Dr. Ducharme: There is concern that ER physicians may over-rely on the test and be less confident in their clinical evaluation. Also, there is the issue of cost. But if the BNP or NT-proBNP is normal and the patient clearly does not have HF, you avoid additional expensive tests such as echocardiogram or multiple gate acquisition scan. I compare this situation to when troponin testing was introduced in the early 1990s. I think nobody would want to go back to when the troponins were not available.

Dr. Howlett: This is true and a frustrating situation. Once physicians learn the data, they want this test. But adding blood tests to clinical care means someone has to pay. The current administrative setup in Canadian hospitals lends itself to a “silo” budget where one department is reluctant to add costs because the savings may accrue in a different department (such as diagnostic testing or radiology, for example). Best practices demand a solution to these challenges.

Q: Are there ways to ensure success in the introduction/use of a test such as BNP/NT-proBNP?

Dr. Arnold: To allay concerns about overuse or abuse of the test, I think each hospital or laboratory can easily draw up appropriate criteria that reflect the best evidence from clinical trials.

Dr. Ducharme: We want to make sure the ER physicians don’t stop relying on their clinical judgment. But in the hospitals in which it’s been implanted in the US there has not been a shift toward discharging sick patients. What has been observed is an increase in cardiology consults in the ER for mildly elevated BNP or NT-proBNP usually because of renal disease. A Calgary group has looked at patients with low BNP levels and it was very interesting to see that probably, if you employ a higher cut-off point, there may be fewer inappropriate cardiology consults. But this is still to be confirmed.

Dr. Howlett: Successful introduction and use of any new test requires a rationale and data for the test, a physician championing its use, administrative support, a high level of agreement regarding cost or cost sharing, a robust education and in-service program to prevent inappropriate use, and finally a surveillance process to ensure quality care.

Q: Do you also believe the test is relevant to and feasible for use in primary care?

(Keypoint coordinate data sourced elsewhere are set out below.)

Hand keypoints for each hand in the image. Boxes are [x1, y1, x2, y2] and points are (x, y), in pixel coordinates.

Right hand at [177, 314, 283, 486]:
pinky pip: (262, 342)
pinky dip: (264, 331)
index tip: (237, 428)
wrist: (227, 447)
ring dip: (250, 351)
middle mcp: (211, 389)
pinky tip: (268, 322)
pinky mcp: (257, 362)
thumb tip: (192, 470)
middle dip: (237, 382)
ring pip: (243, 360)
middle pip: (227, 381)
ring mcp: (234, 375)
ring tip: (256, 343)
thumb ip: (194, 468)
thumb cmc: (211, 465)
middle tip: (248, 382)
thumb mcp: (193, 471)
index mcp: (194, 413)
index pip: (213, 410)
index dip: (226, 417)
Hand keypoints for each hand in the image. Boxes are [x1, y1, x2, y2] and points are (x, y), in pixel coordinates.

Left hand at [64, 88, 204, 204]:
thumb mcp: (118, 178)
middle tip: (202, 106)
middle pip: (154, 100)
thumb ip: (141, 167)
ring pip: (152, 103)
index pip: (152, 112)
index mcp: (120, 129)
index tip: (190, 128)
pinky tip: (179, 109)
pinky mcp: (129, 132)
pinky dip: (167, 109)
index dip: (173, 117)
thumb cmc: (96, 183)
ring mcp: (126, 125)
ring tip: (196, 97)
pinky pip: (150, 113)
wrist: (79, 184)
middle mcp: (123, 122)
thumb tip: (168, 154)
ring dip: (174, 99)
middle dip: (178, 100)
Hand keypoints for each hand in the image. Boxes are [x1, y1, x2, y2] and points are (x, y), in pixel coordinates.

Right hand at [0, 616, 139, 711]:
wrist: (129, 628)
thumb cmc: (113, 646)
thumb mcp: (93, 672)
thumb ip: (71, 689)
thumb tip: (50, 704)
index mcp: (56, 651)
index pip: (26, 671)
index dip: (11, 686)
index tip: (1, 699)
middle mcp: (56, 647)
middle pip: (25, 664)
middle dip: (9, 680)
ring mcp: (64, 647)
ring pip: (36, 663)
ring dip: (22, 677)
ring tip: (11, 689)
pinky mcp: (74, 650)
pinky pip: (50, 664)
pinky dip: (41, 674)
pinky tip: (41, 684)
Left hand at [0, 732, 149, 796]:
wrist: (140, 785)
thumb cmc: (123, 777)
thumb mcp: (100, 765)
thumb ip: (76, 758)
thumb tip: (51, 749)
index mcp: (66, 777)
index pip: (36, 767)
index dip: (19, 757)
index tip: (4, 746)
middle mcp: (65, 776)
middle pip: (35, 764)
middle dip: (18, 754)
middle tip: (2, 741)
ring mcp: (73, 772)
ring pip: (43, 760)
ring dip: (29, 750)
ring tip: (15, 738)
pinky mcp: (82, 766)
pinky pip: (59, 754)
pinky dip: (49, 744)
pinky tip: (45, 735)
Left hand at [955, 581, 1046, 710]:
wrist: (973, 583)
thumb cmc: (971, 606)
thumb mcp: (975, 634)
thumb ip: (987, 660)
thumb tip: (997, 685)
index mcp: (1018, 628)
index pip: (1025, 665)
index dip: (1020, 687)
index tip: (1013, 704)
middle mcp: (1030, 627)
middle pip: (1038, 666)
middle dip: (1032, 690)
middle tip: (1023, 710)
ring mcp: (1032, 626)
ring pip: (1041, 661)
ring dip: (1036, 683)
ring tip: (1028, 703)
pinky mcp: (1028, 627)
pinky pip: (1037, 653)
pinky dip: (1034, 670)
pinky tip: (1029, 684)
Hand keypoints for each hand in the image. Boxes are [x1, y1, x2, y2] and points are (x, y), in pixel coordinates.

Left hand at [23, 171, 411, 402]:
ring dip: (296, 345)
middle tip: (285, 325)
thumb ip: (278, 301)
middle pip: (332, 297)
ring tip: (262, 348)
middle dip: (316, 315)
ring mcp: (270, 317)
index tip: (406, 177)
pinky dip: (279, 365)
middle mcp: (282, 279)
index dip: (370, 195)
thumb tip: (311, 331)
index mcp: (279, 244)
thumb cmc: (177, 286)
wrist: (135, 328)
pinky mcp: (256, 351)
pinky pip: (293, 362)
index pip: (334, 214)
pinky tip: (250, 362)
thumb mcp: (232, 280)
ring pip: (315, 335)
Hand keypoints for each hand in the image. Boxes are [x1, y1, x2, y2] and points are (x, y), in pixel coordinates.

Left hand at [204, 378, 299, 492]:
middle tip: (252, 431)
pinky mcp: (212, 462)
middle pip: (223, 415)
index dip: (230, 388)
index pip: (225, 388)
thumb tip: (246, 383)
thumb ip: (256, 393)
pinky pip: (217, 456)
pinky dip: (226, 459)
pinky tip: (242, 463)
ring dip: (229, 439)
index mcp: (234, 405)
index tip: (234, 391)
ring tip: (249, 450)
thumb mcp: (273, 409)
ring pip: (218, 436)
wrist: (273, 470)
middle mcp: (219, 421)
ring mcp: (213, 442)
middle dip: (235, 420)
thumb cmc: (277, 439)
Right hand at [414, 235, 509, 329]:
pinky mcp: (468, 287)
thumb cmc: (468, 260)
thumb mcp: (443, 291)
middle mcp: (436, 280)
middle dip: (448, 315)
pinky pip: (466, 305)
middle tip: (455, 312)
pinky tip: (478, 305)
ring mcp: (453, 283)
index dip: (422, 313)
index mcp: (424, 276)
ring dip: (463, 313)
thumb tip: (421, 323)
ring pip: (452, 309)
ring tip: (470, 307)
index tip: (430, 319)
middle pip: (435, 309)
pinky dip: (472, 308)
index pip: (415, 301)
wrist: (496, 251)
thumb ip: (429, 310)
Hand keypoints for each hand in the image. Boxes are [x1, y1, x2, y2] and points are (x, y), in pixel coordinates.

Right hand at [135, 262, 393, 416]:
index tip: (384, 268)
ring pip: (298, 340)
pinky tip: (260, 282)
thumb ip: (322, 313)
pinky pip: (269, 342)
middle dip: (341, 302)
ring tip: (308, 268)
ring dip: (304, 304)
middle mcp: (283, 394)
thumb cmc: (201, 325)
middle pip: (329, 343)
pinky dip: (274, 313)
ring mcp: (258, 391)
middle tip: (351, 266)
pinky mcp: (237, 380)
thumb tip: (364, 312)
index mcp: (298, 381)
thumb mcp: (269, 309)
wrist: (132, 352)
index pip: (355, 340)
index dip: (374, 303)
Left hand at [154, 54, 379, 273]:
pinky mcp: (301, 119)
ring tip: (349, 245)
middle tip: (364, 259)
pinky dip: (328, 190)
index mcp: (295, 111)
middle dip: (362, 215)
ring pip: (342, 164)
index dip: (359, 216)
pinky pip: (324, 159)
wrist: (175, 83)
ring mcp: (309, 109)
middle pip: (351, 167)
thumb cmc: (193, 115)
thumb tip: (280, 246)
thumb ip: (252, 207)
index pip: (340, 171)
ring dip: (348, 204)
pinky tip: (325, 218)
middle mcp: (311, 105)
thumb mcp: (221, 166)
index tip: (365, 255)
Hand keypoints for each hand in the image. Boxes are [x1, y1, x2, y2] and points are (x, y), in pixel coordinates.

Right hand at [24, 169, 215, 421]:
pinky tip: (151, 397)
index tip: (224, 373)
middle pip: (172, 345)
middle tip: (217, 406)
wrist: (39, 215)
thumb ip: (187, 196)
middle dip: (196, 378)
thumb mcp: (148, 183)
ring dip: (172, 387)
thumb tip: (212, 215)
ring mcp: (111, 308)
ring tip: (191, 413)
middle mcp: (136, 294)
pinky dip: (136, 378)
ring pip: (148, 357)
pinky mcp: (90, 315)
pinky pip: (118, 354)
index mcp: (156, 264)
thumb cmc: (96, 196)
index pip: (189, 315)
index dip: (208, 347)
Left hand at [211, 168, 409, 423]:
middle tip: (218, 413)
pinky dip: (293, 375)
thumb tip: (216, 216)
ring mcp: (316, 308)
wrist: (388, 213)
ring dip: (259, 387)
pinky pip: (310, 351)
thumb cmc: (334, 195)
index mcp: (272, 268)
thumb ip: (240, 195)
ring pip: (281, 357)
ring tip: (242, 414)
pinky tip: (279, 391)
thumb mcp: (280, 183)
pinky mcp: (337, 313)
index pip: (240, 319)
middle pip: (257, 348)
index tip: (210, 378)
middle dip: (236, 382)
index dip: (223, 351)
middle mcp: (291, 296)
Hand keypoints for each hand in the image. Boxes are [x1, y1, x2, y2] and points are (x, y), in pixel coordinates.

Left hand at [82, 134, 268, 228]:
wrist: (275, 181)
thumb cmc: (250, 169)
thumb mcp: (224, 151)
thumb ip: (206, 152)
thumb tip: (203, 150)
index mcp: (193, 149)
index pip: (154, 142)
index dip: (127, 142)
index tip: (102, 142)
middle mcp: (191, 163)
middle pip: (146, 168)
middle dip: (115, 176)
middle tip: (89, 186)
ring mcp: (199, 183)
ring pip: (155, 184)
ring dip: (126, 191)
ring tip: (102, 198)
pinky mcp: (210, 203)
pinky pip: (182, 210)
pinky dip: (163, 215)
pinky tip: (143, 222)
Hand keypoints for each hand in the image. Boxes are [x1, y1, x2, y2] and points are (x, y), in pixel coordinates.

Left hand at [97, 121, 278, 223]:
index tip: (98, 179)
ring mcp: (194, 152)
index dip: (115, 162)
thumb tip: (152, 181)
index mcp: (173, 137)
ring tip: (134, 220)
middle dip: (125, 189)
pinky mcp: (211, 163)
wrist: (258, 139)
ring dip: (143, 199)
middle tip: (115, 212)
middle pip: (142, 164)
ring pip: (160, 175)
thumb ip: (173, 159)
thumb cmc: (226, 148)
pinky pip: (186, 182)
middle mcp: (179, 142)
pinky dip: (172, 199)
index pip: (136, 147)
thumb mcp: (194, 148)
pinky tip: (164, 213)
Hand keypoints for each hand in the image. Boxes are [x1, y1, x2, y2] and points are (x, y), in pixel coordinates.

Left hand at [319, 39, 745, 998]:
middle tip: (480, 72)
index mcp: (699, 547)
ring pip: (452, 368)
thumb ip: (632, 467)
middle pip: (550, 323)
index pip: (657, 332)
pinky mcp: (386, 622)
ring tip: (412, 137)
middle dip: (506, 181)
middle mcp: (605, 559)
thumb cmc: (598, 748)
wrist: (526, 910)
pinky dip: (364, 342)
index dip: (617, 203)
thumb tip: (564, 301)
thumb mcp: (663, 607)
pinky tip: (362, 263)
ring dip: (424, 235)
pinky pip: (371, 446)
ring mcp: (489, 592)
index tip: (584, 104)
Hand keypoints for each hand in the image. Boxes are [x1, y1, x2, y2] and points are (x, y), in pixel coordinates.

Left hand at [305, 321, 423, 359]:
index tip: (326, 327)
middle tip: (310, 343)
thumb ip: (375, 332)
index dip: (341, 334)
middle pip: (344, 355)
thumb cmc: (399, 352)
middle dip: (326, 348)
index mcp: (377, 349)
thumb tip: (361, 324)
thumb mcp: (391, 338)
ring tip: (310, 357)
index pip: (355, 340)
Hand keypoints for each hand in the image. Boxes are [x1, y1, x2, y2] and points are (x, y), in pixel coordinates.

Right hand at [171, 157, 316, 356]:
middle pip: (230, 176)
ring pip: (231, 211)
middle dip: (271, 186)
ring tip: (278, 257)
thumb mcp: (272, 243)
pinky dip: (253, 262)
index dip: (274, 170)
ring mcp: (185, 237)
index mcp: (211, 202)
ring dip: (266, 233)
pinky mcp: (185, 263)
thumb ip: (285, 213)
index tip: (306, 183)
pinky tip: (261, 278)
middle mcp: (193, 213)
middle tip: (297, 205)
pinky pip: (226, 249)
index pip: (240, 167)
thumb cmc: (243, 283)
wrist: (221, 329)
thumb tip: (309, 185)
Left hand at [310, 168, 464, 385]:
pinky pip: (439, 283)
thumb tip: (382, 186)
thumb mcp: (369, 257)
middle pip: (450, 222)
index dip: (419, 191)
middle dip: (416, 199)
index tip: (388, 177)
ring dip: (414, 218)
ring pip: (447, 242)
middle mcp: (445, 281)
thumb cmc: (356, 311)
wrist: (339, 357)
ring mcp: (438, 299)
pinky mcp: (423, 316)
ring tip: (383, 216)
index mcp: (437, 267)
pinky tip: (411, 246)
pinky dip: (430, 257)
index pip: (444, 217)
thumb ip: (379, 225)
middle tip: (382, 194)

Dr. Arnold: As primary care physicians see most of these patients first, the opportunity to make an earlier accurate diagnosis could have an enormous positive impact on future health care utilization and cost. As in the hospital setting, appropriate criteria can be established to ensure optimal use.

Dr. Ducharme: BNP and NT-proBNP are not markers of HF but of wall stretch so if the patient’s condition is very well controlled, sometimes the test result may be normal. In addition, we have little data on outpatients. So we have to be careful. Certainly I don’t think it makes sense for screening.

Dr. Howlett: Evidence is accumulating that this test can add significantly to quality care in the primary care setting. Proper use requires effective education. At this time I would prefer to focus on the ER where the evidence is best.